Secretary of Defense Chuck Hagel announced also announced that Vice Adm. Rogers has been selected to serve as commander of U.S. Cyber Command (USCYBERCOM) and as the chief of the Central Security Service. Rogers currently serves as the U.S. Fleet Cyber Command commander.

In the midst of an agency-wide crisis resulting from disclosures about the National Security Agency’s aggressive and widespread surveillance operations, Alexander announced his intention to step in March, ending his eight-year tenure.

Also departing the NSA is Deputy Director John “Chris” Inglis, the most senior civilian leader at the at the intelligence agency, who will be replaced by Richard Ledgett.

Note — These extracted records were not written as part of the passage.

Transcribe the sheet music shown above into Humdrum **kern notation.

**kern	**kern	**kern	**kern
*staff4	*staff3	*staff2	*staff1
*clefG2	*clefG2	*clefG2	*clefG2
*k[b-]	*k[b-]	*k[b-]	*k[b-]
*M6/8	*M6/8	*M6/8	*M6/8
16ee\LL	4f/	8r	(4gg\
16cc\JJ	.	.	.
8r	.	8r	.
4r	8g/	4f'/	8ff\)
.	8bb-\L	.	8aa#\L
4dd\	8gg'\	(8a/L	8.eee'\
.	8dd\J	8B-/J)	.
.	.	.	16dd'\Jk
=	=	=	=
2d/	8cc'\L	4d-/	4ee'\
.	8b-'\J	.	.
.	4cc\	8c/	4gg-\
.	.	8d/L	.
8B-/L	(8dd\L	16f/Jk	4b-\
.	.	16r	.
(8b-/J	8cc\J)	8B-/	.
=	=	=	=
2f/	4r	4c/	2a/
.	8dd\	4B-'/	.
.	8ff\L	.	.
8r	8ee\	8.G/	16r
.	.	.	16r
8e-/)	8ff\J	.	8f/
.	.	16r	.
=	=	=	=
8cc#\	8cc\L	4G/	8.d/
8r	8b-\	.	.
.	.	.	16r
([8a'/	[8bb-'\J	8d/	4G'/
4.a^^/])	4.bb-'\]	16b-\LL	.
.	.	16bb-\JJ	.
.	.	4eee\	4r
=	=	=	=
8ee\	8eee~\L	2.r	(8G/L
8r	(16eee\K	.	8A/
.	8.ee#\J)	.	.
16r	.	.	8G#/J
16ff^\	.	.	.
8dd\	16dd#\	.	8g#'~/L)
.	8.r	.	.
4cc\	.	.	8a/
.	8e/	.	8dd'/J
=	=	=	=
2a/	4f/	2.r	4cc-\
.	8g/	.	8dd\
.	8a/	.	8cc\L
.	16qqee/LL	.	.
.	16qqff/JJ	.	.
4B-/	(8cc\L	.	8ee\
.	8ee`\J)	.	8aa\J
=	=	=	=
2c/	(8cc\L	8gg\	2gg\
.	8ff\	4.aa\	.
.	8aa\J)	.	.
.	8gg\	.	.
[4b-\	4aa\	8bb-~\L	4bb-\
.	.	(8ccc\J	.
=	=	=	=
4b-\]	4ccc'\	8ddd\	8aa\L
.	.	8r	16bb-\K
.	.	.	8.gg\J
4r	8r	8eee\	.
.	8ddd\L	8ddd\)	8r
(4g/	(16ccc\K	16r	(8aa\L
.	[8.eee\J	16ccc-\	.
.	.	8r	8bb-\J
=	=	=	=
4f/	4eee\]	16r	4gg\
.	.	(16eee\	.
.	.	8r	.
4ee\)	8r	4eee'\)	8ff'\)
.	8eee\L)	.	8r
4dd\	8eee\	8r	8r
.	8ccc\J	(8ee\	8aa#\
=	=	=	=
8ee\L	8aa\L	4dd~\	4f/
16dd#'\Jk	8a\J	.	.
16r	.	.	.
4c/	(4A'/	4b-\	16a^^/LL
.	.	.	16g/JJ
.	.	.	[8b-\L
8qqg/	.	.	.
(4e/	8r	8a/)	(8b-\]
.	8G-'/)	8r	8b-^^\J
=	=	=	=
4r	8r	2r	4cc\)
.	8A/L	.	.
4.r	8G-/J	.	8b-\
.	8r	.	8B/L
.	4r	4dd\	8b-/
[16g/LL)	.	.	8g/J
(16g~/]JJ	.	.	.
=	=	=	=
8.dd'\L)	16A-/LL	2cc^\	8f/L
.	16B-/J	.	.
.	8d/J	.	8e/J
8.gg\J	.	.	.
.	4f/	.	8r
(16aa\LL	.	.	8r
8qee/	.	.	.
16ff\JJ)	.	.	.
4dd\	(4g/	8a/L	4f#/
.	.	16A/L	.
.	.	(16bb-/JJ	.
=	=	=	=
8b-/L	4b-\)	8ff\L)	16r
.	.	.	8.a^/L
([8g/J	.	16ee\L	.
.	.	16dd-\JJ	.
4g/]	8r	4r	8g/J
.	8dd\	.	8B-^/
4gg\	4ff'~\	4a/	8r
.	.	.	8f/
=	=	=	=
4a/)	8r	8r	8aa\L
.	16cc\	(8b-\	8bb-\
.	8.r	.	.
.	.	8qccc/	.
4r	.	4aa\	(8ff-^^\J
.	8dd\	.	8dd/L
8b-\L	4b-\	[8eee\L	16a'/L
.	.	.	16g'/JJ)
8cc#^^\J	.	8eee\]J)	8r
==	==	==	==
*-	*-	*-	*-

Officials contend that Alexander and Inglis’s departures are in no way connected to the controversies that have plagued the NSA since revelations by former contractor Edward Snowden rocked the agency with the disclosure of classified documents detailing extensive telephone, email and social-media data collection operations that included surveillance of U.S citizens.

“This has nothing to do with media leaks, the decision for his retirement was made prior; an agreement was made with the (Secretary of Defense) and the Chairman for one more year – to March 2014,” NSA spokeswoman Vanee Vines said in October.

After several years of the NSA and US Cyber Command being under the direction of one chief, top military and civilian leaders had advocated for divorcing the two positions after Alexander steps down, but that turns out to not be the case.